This is a foundational exercise. The deep neck flexors are like the “core” of your neck and understanding how to activate them is critical to many other exercises. Building strength and endurance in your deep neck flexors can help greatly in the treatment of many different neck conditions. There is a body of research that shows that the deep neck flexor muscles are inhibited (“shut down”) in people with a variety of different neck conditions. This research also suggests that the training these muscles can be very important during rehabilitation. Individuals with whiplash, disc herniations, cervical stenosis or just general mechanical neck pain can all benefit from deep neck flexor conditioning.
It is important to feel this exercise in the correct place. The video below provides many different cues to help teach you to activate your deep neck flexors and teaches you where you should feel the exercise.
What you should feel
When you first learn to activate your deep neck flexors, you may not feel anything right away. Don’t be discouraged. As you perform your repetitions, you should start to feel it! When you become proficient, you will feel it right away!
When you engage your deep neck flexors, you should feel it directly in the front of your neck. They live behind the trachea, in front of your vertebrae (see photo below). Sometimes it will feel like a pressure building up in the front of your neck but eventually it should feel like a workout! That is to say, you should start to feel muscle fatigue as you would if you were lifting a weight with your arm as much as you could.
Stop this exercise if you are unsure about what you are feeling or if it is painful in an unexpected way.

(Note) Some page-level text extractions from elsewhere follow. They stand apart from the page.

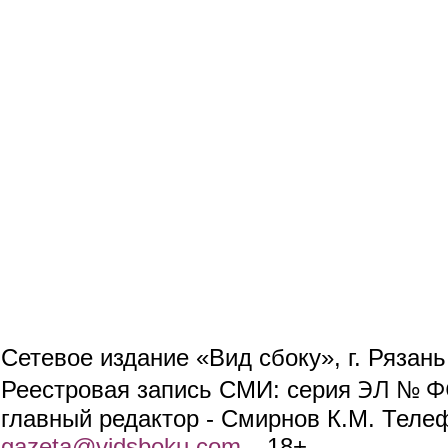
Сетевое издание «Вид сбоку», г. Рязан
ЭЛ № ФС
Реестровая запись СМИ: серия
главный редактор - Смирнов К.М. Телефо
gazeta@vidsboku.com
(link sends e-mail)
. 18+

Deep Neck Flexor Activation
Here are the instructions and there is a video below that explains it all:
- Ly on your back on a firm surface.
- Tuck your chin into your chest (read below, important)

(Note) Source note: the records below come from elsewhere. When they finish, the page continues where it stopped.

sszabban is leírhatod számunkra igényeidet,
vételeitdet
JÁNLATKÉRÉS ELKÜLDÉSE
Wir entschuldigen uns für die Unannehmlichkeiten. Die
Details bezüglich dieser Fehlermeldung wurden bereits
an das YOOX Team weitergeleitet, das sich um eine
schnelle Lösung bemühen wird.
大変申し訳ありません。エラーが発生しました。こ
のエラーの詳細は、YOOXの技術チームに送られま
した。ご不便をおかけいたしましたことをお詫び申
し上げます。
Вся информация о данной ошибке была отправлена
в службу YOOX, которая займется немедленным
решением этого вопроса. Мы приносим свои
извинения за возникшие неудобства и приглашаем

To make sure you perform the chin tuck properly:
- Do not lift up your head from the table / floor.
- Try not to engage your SCM (sternocleidomastoid) muscle (see photo below). The SCM attaches to your sternum and collar bone, and runs to the mastoid process of your skull (which is just below the ear.
- This can be done by placing your hand(s) on your SCM. If you feel it engage or “pop-out”, then return to the starting position and retry without engaging it.
- Alternatively, you can place a hand over the trachea, close to where the deep neck flexors are (they are actually behind the trachea). Having your hand here can help you to engage these muscles a little bit better.
- Look down with your eyes and keep looking down as your perform the chin tuck. This will also help you to engage them a bit better!
- (Optional) Place a towel in the space between your neck / base of skull and the table / floor.
- As you perform the chin tuck, your base of skull will press into the towel. You can try to focus on this as well as using the muscles in the front of your neck to achieve a better activation.
mdkPHYSIO provides specific parameters to all patients. In most cases we start this exercise performing repetitions of 5 to 10 second holds, until fatigue and performing it at least once per day.